A user can be a staffmember, teacher, student and/or parent
You could store this in a user profile. Inheriting from User will work, too, but instead of using User.get_profile(), you'll need to manually map from User to ExtendedUser.
If the user has a role assigned, he will gain permissions (eg. staffmembers may sign in to the Django admin)
In that specific case, you can't use automatic role-based assignment. Whether or not a person can access the admin is determined by the is_staff field in their User record.
The most automatic way I can think of is to create an "Update Permissions" admin command, which will update admin fields like is_staff and the permissions based on the role set in the user's profile. BTW, even though this is not fully "automatic", it is a denormalization that can improve performance.
Some roles might have some extra fields (eg. parent has a relation with at least one student and each student has a field with it's classgroup
Not every role has extra fields
A parent can be a teacher or staffmember and vise versa
A student can not have another role
Read up on form validation. That's where you can enforce these rules.
In your model, I'd recommend that you alter the related names of your one-to-one fields:
class StaffMember(models.Model):
user = models.OneToOneField(ExtendedUser, related_name="as_staff_member")
class Student(models.Model):
user = models.OneToOneField(ExtendedUser, related_name="as_student")
class Teacher(models.Model):
user = models.OneToOneField(ExtendedUser, related_name="as_teacher")

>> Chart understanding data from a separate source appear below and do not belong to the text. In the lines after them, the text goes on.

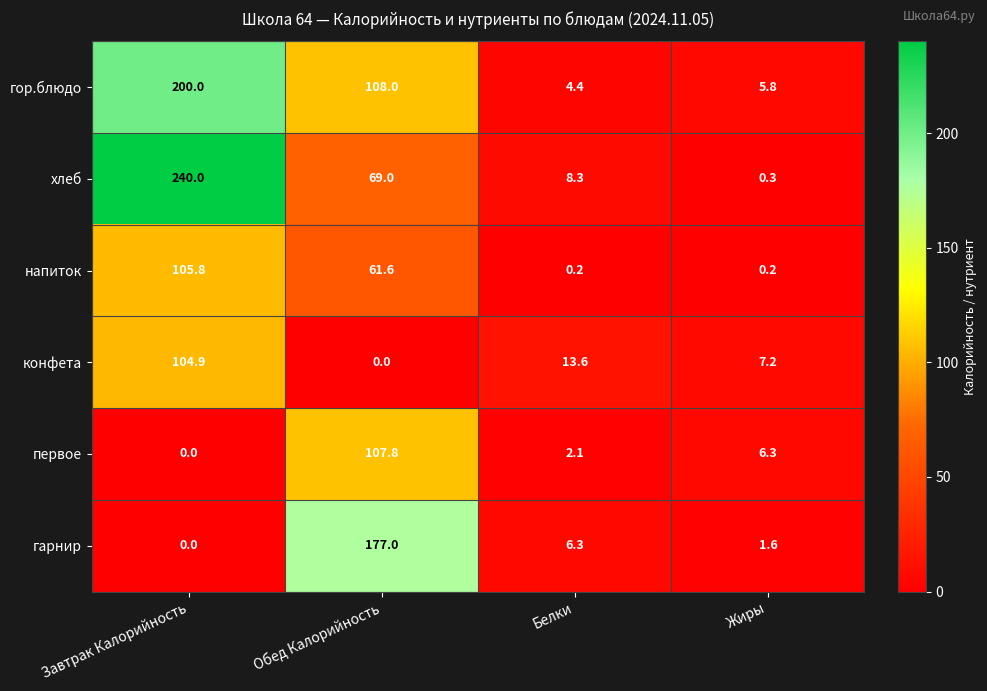

How many series are shown in this chart?

6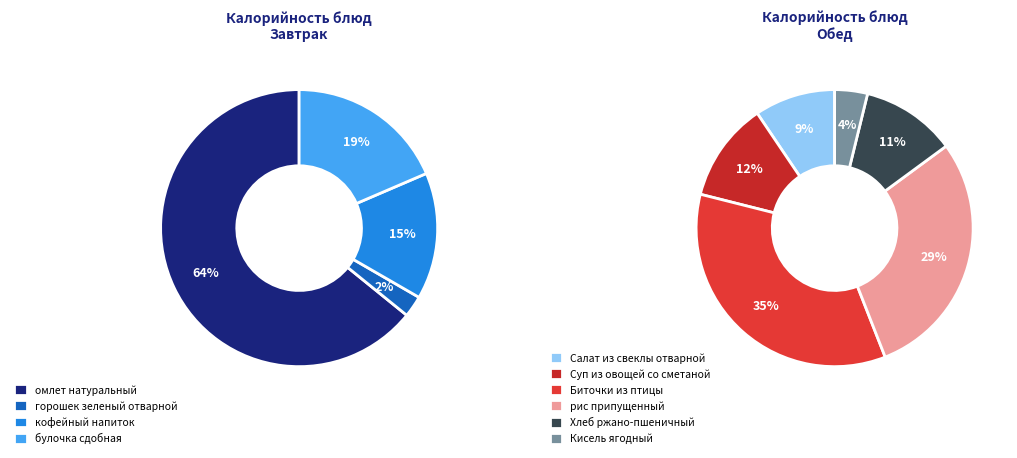

True or false: Биточки из птицы accounts for 27% of the total.

False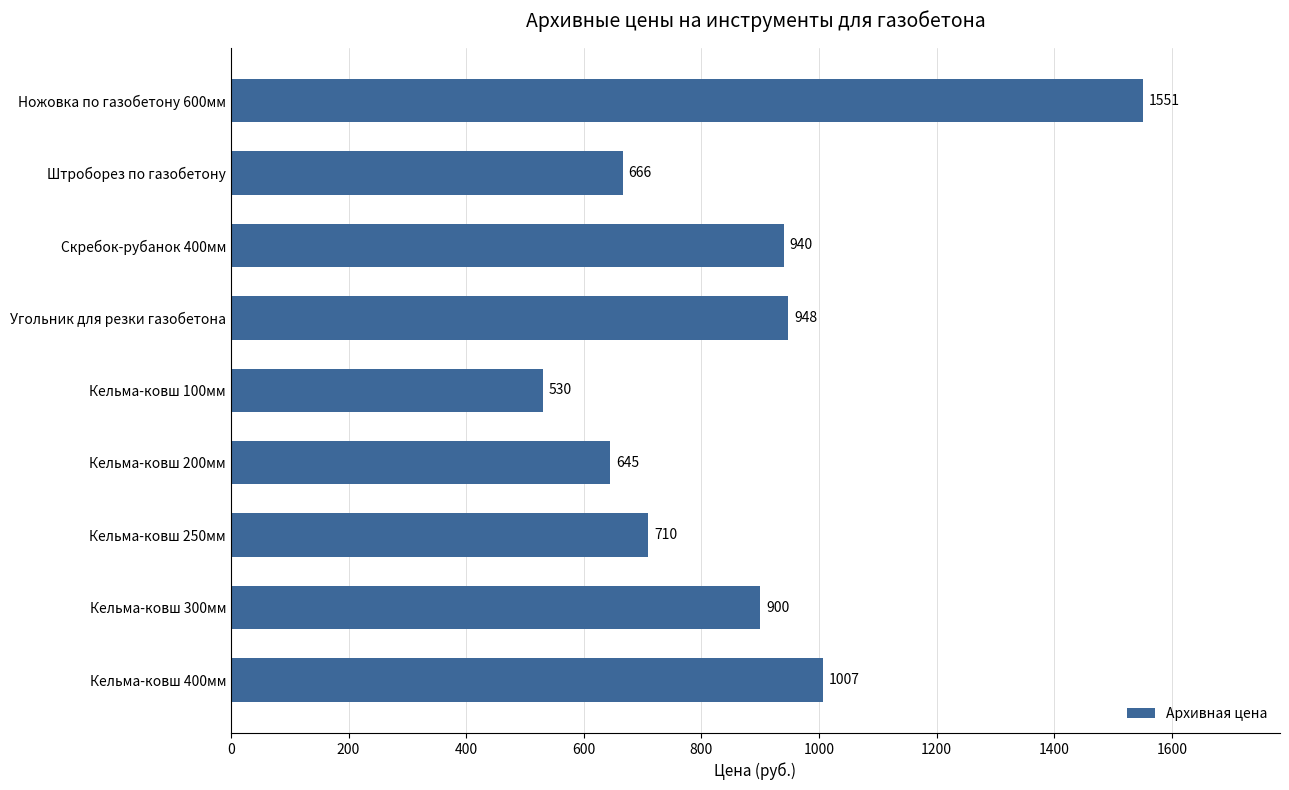

At which category does the chart reach its minimum across all series?

Кельма-ковш 100мм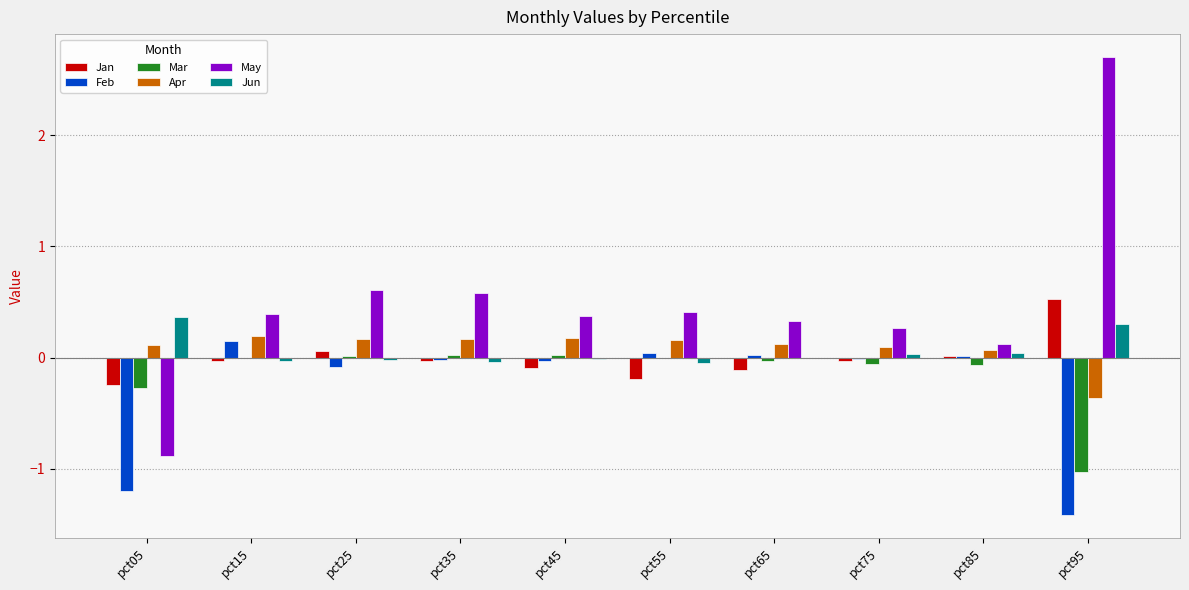

Between pct45 and pct95, which series saw the biggest shift?

May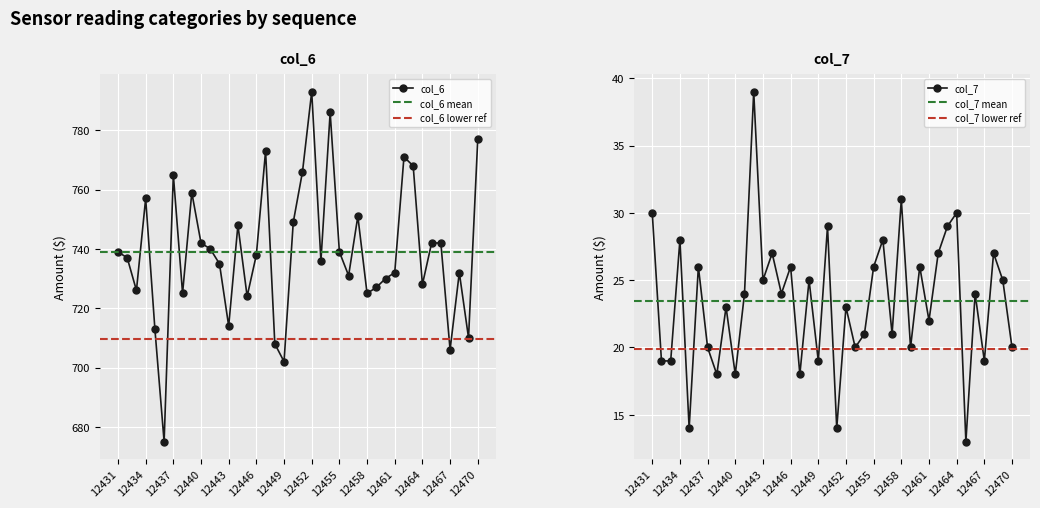

Is this an area chart (filled region under the line)?

No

class Parent(models.Model):
user = models.OneToOneField(ExtendedUser, related_name="as_parent")
Since theUser.as_teacher is a lot clearer than theUser.teacher (which I would read as "the user's teacher").

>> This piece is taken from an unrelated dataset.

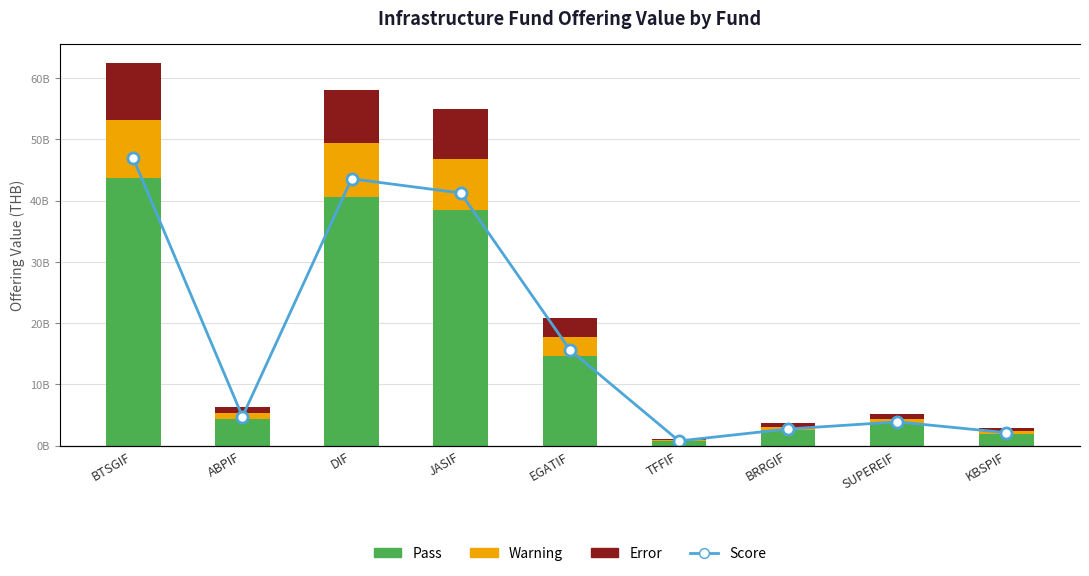

True or false: Warning has a value of 150000000.0 at TFFIF.

True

This works in Django (and in a lot of other MVC-based frameworks). But I can't find a proper way to display the above in the admin.
You're going to have one table in the admin per role. There's no fancy "bottom half of the edit page will redraw itself when you change roles" feature. If you want that, you will need to write your own admin.

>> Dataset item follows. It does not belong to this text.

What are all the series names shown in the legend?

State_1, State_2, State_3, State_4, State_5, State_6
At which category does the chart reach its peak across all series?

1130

Django's admin is great, but it's not trying to be everything to everyone. I have a role-based setup like yours (except the roles themselves are stored in a table), and the admin works fine if a little clunky. The general idea is that if the admin isn't good enough, then you should be writing your own views.
I also thought about using the built-in groups but in that case I have no idea how I should add the different fields.
The built-in groups are not what you're looking for.
Another thing I thought of was trying to 'Add a student' instead of adding a User and assigning a role to him. [...] At first it is not possible to be a staffmember and a teacher.
"Subclassing" is a more restrictive one-to-one. I think your initial model is better.
Second it is not really working in the rest of Django for the request object return a User object for which it is impossible to request the Student, Parent, Staffmember object. The only way to get one of these is to instantiate a new Student object bases on the User object.
No, you instead find the Student object using the auto-generated id from the User object:
try:
theStudent = Student.objects.get(user_ptr_id=theUser.id)
except Student.DoesNotExist:
# That user isn't a student; deal with it here.
If you're going to use the admin, I think you're going to have to live with a two-step process of adding an ExtendedUser, then adding Student or whatever entries for them.
So it comes down to a tradeoff: a little extra work using the built-in admin, or writing your own user management views. WHich route is best really depends on how much this interface will be used: If it's just you, then the admin should be fine, even with its warts. If a lot of people will be using it on a routine basis, then you should just write your own views to handle things.